Âgé de vingt-huit ans lors de son arrestation, Palden Gyatso ne fut libéré qu'en 1992, alors qu'il avait presque soixante ans. ll vit désormais à Dharamsala, dans le Nord de l'Inde.
Depuis qu'il a fui le territoire occupé du Tibet, en 1992, il a voyagé en Europe et aux Etats-Unis avec Amnesty International et d'autres organisations de défense des droits de l'homme. En 1995, il témoigna devant la Commission des droits de l'Homme des Nations unies.

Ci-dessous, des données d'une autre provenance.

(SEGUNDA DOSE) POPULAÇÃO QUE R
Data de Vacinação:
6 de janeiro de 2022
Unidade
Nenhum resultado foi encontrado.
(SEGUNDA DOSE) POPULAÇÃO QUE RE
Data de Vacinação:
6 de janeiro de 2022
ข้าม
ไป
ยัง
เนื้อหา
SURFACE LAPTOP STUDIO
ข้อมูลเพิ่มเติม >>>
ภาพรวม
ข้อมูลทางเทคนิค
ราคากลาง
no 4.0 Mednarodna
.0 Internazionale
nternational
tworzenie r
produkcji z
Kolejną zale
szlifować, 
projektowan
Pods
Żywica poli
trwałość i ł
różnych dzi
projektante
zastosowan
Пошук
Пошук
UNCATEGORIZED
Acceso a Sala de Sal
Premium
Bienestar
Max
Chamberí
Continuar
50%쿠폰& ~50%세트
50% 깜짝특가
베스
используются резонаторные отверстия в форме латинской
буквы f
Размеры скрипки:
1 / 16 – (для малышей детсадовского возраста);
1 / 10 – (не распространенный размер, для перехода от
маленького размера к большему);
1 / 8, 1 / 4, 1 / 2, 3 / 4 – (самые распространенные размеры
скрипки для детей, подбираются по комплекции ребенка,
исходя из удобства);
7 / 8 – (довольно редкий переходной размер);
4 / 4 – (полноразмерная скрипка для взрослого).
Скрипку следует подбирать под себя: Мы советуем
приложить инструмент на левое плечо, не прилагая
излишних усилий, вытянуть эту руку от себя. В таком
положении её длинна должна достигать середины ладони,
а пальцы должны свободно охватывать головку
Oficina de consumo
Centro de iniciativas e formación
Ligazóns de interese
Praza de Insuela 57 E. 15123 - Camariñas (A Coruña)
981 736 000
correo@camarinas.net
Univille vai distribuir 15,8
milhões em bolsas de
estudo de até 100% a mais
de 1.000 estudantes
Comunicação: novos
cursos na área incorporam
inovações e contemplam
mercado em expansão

Il s'était rapproché du râtelier à matraques. Il en sélectionna une, plus courte, d'une trentaine de centimètres de long, et la brancha afin de la recharger. Il y eu des étincelles accompagnées de crépitements. "Pourquoi es-tu ici ?" poursuivit-il. "Parce que j'ai placardé des affiches à Lhassa réclamant l'indépendance du Tibet." "Alors tu veux toujours Rang-tsèn* ?" demanda-t-il d'un ton plein de défi. Il n'attendit pas ma réponse. Il débrancha la matraque électrique et commença à me titiller ici et là avec son nouveau joujou. A chaque décharge, je tressaillais des pieds à la tête. Puis tout en criant des obscénités, il m'enfonça la pointe dans la bouche, la sortit, l'enfonça de nouveau. Il retourna ensuite près du mur et en choisit une plus longue. J'avais l'impression que mon corps se désintégrait. Je me rappelle vaguement qu'un des gardes fourra ses doigts dans ma bouche pour me tirer sur la langue afin de m'empêcher d'étouffer. Il me semble aussi qu'un des Chinois présents, écuré, sortit précipitamment de la pièce.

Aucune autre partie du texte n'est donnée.